Many others were simply lost. Barely half the tasters, five of nine, recognized that Michelob Hefeweizenwas a Hefeweizen. Before the test, nine of nine would have said that picking out a Hefe was easy, because of its cloudy look and wheaty flavor. Three tasters thought Sam Adams was an IPA; two thought Redhook's IPA was a Hefeweizen. In fairness, six of nine testers identified Pyramid Hefeweizen as a Hefe, and six recognized Full Sail ESB as a bitter. Much in the fashion of blind men describing an elephant, here is a how the testers handled Sam Adams Boston Lager:
5. Implicationsand Directions for Future Research. Science does not always answer questions; often, it raises many new ones. This excursion into beer science mainly raises the question: What kind of people are we?
If we are Gradgrind-like empiricists, living our life for "welfare maximization" as described in introductory econ. courses, the conclusion is obvious. We learned from the first experiment to buy either Sam Adams (when we wanted maximum lager enjoyment per bottle) or Busch (for maximum taste and snob appeal per dollar). From this second round we see an even more efficient possibility: Buy Michelob Hefeweizen and nothing else, since on the basis of this test it's the best liked and the cheapest beer. By the way, if there is a single company whose achievements the testing panel honored, it would be Anheuser-Busch. From its brewing tanks came two of the double-crown winners of the taste tests: plain old Busch, the Taste-o-meter and Snob-o-meter victor of Round 1, and Michelob Hefeweizen, the preference-point and Val-u-meter winner this time.
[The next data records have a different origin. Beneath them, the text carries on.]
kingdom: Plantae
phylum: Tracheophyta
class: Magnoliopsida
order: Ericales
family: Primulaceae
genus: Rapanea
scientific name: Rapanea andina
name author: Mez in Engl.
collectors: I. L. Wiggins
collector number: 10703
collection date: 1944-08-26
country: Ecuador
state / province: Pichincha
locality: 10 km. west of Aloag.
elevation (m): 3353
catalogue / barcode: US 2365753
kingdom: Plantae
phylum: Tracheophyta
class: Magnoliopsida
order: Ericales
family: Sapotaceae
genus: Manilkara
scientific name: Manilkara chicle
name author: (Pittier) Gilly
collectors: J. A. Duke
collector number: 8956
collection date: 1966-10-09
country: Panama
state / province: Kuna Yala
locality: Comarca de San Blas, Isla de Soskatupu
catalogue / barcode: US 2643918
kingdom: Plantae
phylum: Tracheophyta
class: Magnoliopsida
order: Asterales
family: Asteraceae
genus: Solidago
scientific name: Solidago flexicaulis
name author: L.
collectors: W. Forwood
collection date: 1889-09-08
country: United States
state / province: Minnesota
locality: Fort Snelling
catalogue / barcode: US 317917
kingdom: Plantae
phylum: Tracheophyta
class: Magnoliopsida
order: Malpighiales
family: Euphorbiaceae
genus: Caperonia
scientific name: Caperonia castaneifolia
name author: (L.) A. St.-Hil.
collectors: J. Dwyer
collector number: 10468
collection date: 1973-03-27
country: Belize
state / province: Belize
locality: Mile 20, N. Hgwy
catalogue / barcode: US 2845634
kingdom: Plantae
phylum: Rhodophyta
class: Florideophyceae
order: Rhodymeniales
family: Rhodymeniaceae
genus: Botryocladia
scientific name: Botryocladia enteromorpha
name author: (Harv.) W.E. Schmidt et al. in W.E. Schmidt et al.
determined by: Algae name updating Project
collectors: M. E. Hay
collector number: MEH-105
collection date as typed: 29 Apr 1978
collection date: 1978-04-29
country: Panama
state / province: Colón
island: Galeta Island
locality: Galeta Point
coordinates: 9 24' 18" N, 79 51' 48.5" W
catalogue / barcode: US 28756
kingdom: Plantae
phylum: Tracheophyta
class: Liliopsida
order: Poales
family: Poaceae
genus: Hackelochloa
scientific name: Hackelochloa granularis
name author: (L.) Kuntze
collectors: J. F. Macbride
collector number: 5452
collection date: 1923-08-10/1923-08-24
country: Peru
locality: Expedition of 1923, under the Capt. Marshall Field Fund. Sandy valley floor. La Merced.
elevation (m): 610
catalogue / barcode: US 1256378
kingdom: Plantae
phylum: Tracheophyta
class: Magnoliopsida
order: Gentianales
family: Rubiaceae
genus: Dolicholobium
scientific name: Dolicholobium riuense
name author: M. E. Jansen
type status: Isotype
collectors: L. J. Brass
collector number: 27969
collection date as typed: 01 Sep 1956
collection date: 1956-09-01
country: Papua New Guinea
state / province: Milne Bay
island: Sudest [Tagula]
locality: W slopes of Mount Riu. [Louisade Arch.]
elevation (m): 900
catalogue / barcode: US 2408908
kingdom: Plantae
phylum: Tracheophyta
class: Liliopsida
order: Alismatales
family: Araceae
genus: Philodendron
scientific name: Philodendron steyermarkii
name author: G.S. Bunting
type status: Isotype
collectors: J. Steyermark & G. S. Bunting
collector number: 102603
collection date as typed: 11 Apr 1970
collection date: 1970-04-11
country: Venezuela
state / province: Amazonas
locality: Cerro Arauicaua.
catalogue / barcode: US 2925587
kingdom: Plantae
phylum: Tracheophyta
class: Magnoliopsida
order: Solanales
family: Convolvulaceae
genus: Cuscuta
But, of course, there is another possibility: that what is excluded in a blind taste test is in fact what we want, and are happy to pay for, when we sit down with a beer. The complicated label, the fancy bottle, the exotic concept that this beer has traveled from some far-off corner of Bohemia or even the Yakima Valley--all this may be cheap at the $1.25-per-pint cost difference between the cheapest and the most expensive beers. In elementary school, we all endured a standard science experiment: If you shut your eyes and pinch your nose closed, can you tell any difference in the taste of a slice of apple, of carrot, of pear? You can't--but that doesn't mean that from then on you should close your eyes, hold your nose, and chew a cheap carrot when you feel like having some fruit. There is a time and place for carrots, but also for juicy pears. There is a time for Busch, but also for Full Sail "Equinox."
For scientists who want to continue this work at home, here are a few suggestions for further research:
- Tell the testers ahead of time what beers they will be drinking. Ask them to rank the beers, 1 through 10, based on how well they like them. Then compare the list with the "revealed preferences" that come from the blind test.
- As a variation, show them the list ahead of time and ask them to pick out the beer they know they love and the one they know they hate. Then compare this with the "after" list.
- If you're going to test imported lagers, try Foster's or Corona rather than Grolsch.
- Remember to stay strictly in the scientist's role. Don't take the test yourself.